Los destacamentos militares no eran ya verdaderos destacamentos. En lo antiguo, los ruandas eran hombres fuertes, de veinte a cuarenta años; sólo podían tener una esposa a lo sumo; si reunían más de dos hijos, eran trasladados a las guarniciones del interior, y cuando tenían más de cinco o cumplían los cuarenta años, eran dados de baja, se les asignaba casa propia, y muchos desempeñaban cargos públicos. Ahora se había relajado de tal suerte la disciplina, que cada cuartel era una ciudad; el número de soldados era menor que antes, con lo cual los jefes obtenían un gran lucro; muchos ocupaban dos o más celdas del cuartel, con varias mujeres y numerosa prole; no se observaba la regla de la edad, ni la de la familia, y según se iban desarrollando los hábitos de ciudadanía, se iban perdiendo las cualidades propias del buen militar. Sólo se seguían las buenas tradiciones en algunos destacamentos del Sur y en el de Rozica, al Norte, donde el ejército practicaba la poliandria y sostenía una mujer para cada siete soldados.

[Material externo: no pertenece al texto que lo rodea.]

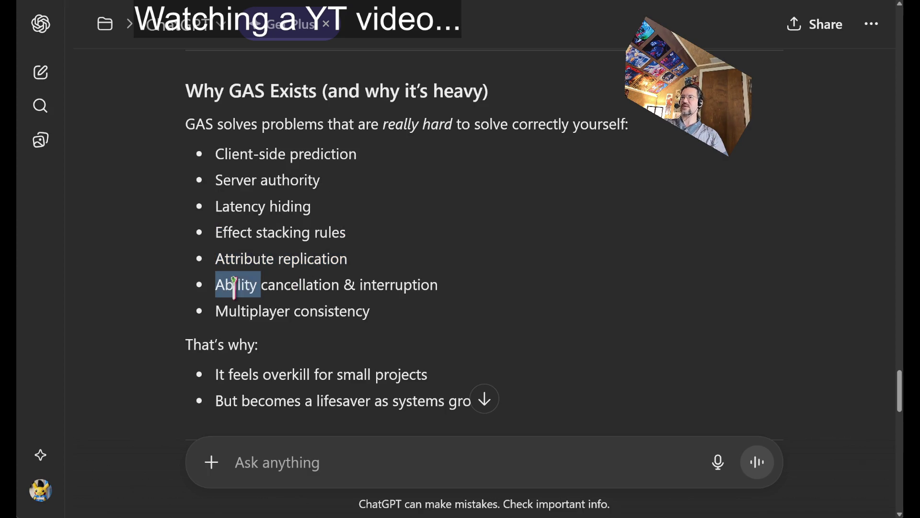
pyautogui.moveTo(234, 284); pyautogui.dragTo(410, 278)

En las miserables ciudades del bosque la poliandria se generalizaba y la población disminuía, no obstante el refuerzo suministrado con los envíos de accas; casi todas las mujeres eran vendidas en la corte y, desde que se dobló la paga al ejército, en los cuarteles; los caminos estaban interceptados y los reyezuelos descontentos; la aspiración general de éstos era pagar menos tributos, así como la de los generales era recibir mayor soldada. En las ciudades agrícolas y fluviales la situación material era satisfactoria; pero cada día se acentuaban más las rencillas y los odios locales. Entre Unya y Ancu-Myera, entre Quitu y Arimu, entre Zaco y Talay, y entre Nera y Rozica, existían rivalidades enconadas porque, siendo vecinas, querían ejercer la supremacía en el río; para ello acudían a todas las malas artes de la guerra encubierta; violando el reposo de la noche, algunos reyezuelos enviaban partidas de gente pagada para robar las canoas de los enemigos, o si no podían robarlas, para echarlas a pique, pues el número de canoas era el signo más seguro de poder. Y como estos desmanes eran pagados con la misma moneda, los constructores de canoas no daban abasto a los pedidos, y repetidas veces se hubo de sufrir la escasez y carestía por no poder pescar. No faltaban tampoco, aparte de éstas y otras maniobras solapadas, combates navales a la luz del día; puestos en línea los bandos enemigos, se abordaban con furia y luchaban cuerpo a cuerpo, y los que se apoderaban de una canoa contraria, ataban a sus tripulantes de pies y manos y los arrojaban al río para que sirviesen de pasto a los peces. Entre Mbúa y Upala la lucha era mortal por el predominio en el Unzu; los de Mbúa habían conseguido cerrar las entradas occidentales, y como los de Upala no podían fácilmente remontar la catarata para penetrar por la ruta de Mbúa, casi se veían privados de la pesca en el lago; pero se vengaban acechando emboscados a los de Mbúa y matando a cuantos podían. El irritante privilegio de éstos estaba apoyado por el rey, que pagaba con él la fidelidad canina de los súbditos de Lisu.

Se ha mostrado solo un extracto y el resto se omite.